Pekerjaan persiapan kini membuahkan hasil dalam krisis ini: Tidak hanya ada tablet tambahan, tetapi juga konsep bagaimana tablet tersebut diintegrasikan.
Saat ini, setiap kelas memiliki areanya sendiri di server. Tugas dapat diunduh dan diunggah di sana. Siswa dan guru dapat tetap berhubungan melalui obrolan grup. Ada juga yang disebut tim Digi, terdiri dari enam guru yang melatih 84 rekannya dalam pertemuan istirahat kecil. Bahkan anak-anak pun mendekati guru dan melaporkan aplikasi baru yang dapat menarik untuk pembelajaran.
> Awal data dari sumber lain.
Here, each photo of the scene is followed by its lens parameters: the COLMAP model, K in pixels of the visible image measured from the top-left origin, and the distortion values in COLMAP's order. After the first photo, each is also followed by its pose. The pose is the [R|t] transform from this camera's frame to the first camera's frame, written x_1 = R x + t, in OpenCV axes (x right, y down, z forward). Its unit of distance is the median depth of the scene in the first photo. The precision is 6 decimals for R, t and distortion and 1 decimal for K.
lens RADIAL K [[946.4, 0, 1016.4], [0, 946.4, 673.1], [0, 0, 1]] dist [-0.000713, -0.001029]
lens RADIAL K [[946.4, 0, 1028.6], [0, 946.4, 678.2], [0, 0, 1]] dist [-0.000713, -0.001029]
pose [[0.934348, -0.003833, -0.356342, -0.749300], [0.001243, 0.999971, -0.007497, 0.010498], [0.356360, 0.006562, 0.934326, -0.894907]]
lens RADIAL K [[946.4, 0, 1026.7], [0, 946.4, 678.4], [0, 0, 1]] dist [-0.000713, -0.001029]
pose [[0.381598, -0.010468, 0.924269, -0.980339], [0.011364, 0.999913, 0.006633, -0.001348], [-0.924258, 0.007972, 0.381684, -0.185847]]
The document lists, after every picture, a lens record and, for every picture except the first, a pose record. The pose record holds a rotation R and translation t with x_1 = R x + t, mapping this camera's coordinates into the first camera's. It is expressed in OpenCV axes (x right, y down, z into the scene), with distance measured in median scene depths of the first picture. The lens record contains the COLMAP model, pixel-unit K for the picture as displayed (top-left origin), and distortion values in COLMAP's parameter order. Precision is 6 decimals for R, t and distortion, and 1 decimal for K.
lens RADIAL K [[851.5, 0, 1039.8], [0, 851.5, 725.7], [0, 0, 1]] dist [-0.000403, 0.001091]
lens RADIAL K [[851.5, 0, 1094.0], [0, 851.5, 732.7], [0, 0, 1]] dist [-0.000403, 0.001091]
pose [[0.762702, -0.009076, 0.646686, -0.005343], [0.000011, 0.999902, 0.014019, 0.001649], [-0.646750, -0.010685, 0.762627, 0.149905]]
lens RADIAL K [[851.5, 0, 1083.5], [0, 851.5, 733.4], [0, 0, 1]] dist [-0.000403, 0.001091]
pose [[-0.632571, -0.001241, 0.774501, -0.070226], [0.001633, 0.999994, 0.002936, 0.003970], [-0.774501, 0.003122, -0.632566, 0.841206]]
Ketika seorang siswa memiliki koneksi internet yang buruk di desa terdekat selama lockdown terakhir, Müller memberikan tip kepada walikota. “Saya bisa menjadi sangat memaksa,” katanya. Tapi itulah sikap mereka. Ia tidak tinggal diam agar pengajaran digital benar-benar berfungsi dan dana yang tersedia terpakai. Dalam hal ini juga, Müller lebih unggul: Tak lama setelah tipnya, distrik tersebut membuat jalur baru di desa pelajar.